The “shoddy” movie Roger Ebert compared to a satanic ritual: “A big, ungainly device”

Sometimes, a movie is so bad that you can’t help but feel offended by its very existence.

You find yourself disgusted by the fact that a film so terrible, so lazily executed, was conjured up by someone and subsequently funded by a studio, only to end up on a screen in front of you. 

Roger Ebert, whose career as a film critic began in the 1960s and continued until his death in 2013 –making him one of America’s most prominent critical voices – watched a lot of shit during his time, sitting down to watch everything from the new Stanley Kubrick movie to the latest Fast and Furious instalment, watching everything in the name of cinema, which unsurprisingly led him to some pretty offensive excuses for filmmaking.

During his time at the Cannes Film Festival in 1998, he of course found himself in the Palais des Festivals et des Congrès, the main building that the prestigious event calls home, but it was here that Ebert was subjected to a film so awful that he felt as though he was committing an act of movie-going sin, watching something so bad in a place of such cinematic grandeur.

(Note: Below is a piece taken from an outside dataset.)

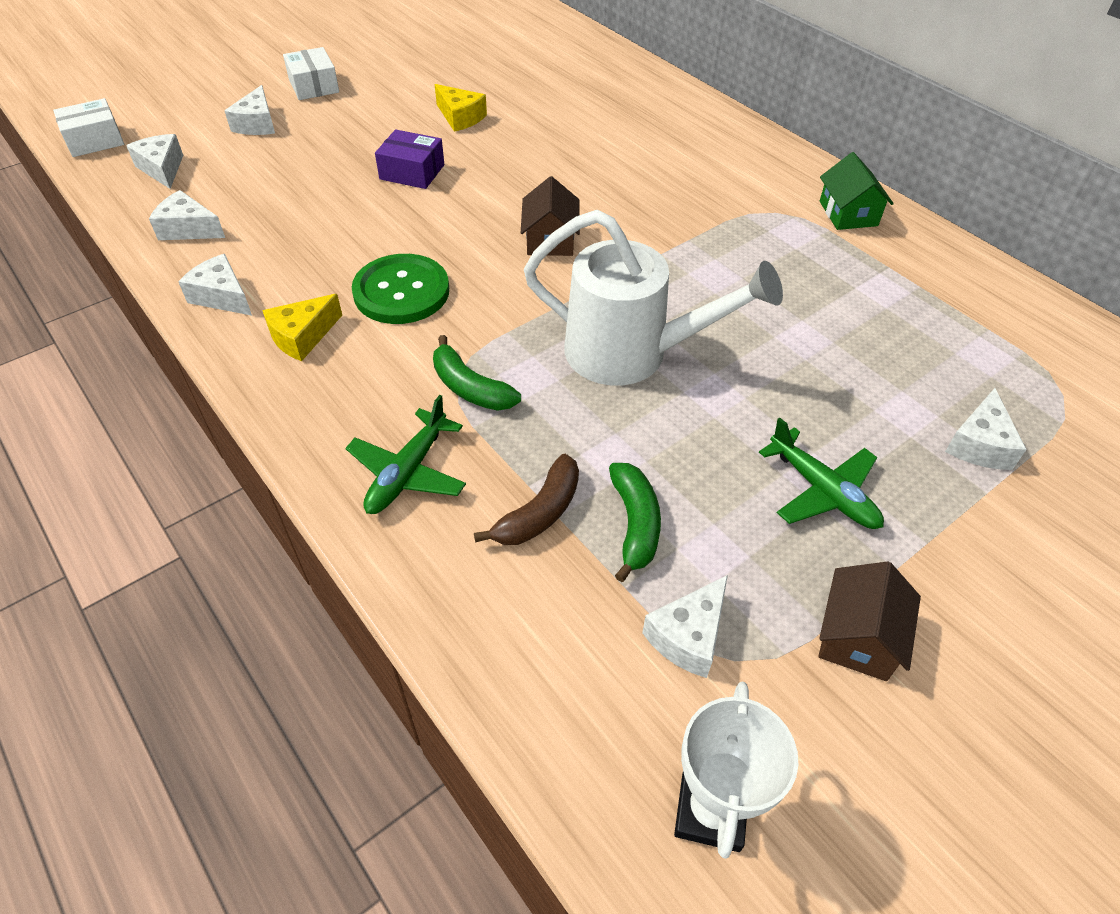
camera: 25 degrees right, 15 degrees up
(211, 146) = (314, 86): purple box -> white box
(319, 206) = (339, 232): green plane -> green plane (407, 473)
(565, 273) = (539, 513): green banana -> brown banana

“Going to see Godzilla at the Palais of the Cannes Film Festival is like attending a satanic ritual in St. Peter’s Basilica. It’s a rebuke to the faith that the building represents,” he wrote in his review of the Roland Emmerich-directed movie. Calling it “a big, ugly, ungainly device to give teenagers the impression they are seeing a movie,” Ebert decried this lazy excuse for cinema, shot primarily at night to hide just how “shoddy” the special effects were.

“Steven Spielberg opened Jurassic Park by giving us a good, long look at the dinosaurs in full sunlight, and our imaginations leapt up. Godzilla hops out of sight like a camera-shy kangaroo,” Ebert wrote. When a movie like Jurassic Park comes along, it’s easy to see why it becomes so popular. Pulling out all the stops, with an unforgettable score and innovative special effects, Jurassic Park gets the sci-fi adventure genre just right – and the proof is in its enduring popularity all these years later.

Godzilla, on the other hand, came as a poorly-made cash-grab, hoping to hop on the trend and carry on the pre-existing source material’s legacy. But it just didn’t work. There are no truly memorable characters or emotional stakes. Ebert added, “One must carefully repress intelligent thought while watching such a film. The movie makes no sense at all except as a careless pastiche of its betters.”

While the movie wasn’t exactly adored by critics, Godzilla somehow became incredibly popular at the box office. I guess people can’t get enough of a big monster movie that revels in blockbuster action, but I’m sure many viewers soon realised that they were sitting in front of a movie that was all bark and no bite. You need more than a huge creature to create a monster movie that actually leaves an impact.

Ebert summed up his review with some pretty telling descriptors – “cold-hearted, “mechanistic,” “sterile” – suggesting that the film was “so starved for emotion or wit.” Clearly, he found the older Godzilla movies much more worthwhile.